The Ocean Cleanup (the foundation's name) will use long, floating barriers to passively concentrate the plastic, using the ocean’s currents. The floating arrays would skim the plastic along the top of the ocean, while the sea life and the currents would pass underneath the barriers.
The foundation estimates that a 100-kilometer, stationary array could remove nearly half (42%) of the pollution in the Great Pacific gyre in 10 years.
As for now, a trial system is being created. The trial will be deployed in 2016 and will offer a 2,000-meter-long (6,562-foot) array in this first effort. The array will be launched between the coasts of Japan and South Korea, near the Tsushima island group.
The plan includes leaving this structure in the water over the course of 2 years, catching any debris in its path.

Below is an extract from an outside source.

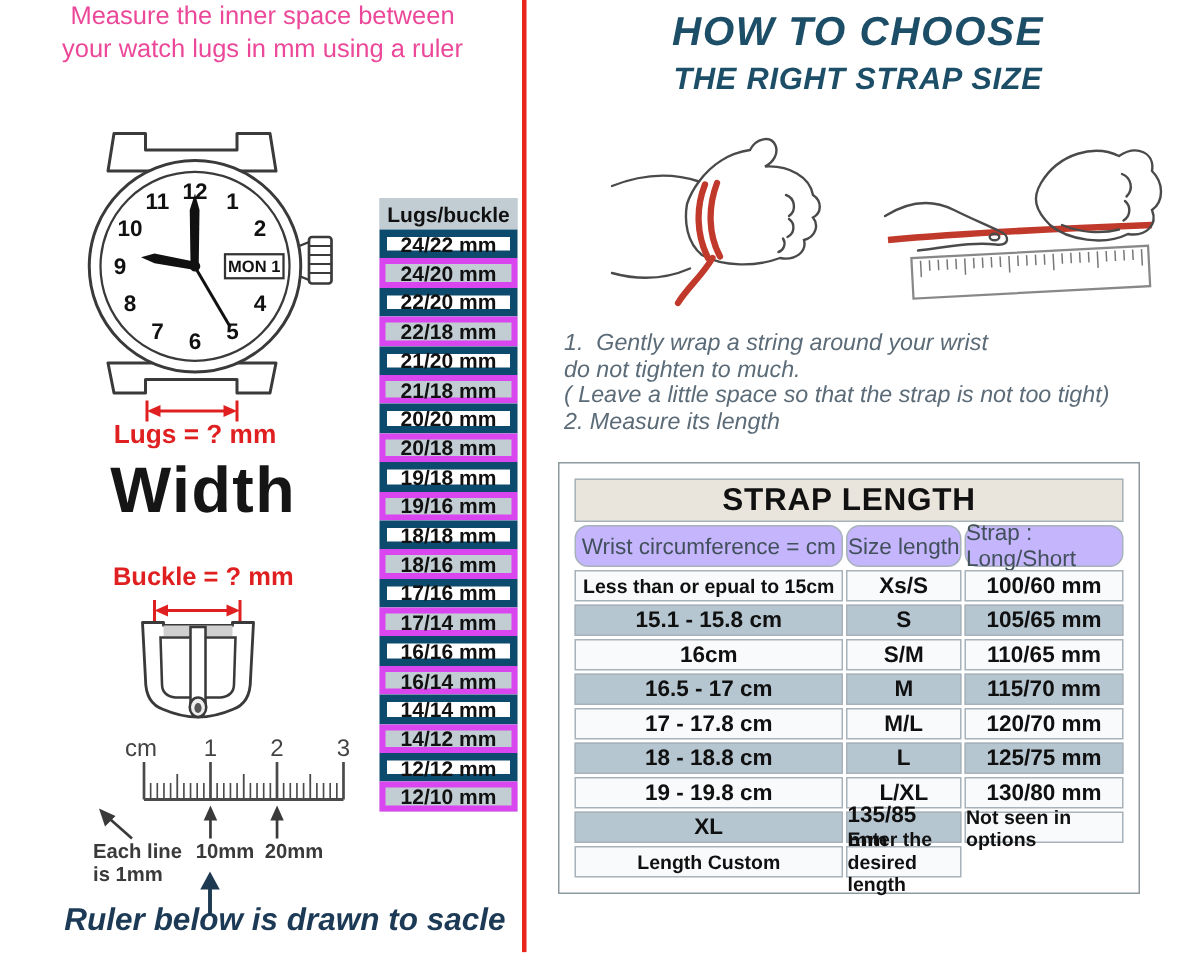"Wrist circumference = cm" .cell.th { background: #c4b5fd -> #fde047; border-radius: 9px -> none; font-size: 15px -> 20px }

Ships will then come through to pick up the skimmed garbage.
Currently, more than 35 cubic feet of trash washes up on Tsushima's shores for each of the 34,000 residents living on the islands (that's almost 1.2 million cubic feet of ocean waste annually). The deployment will allow Slat and his team to study the system's efficiency and durability as they make plans for larger implementations.
The short-term goal, in 5 years, is to place a 62.5-mile-long array in the waters between Hawaii and California. This barrier could be capable of removing nearly half of the garbage found in the Great Pacific Garbage Patch, as one of the major gyres is found just east of Hawaii (the other is located southeast of Japan).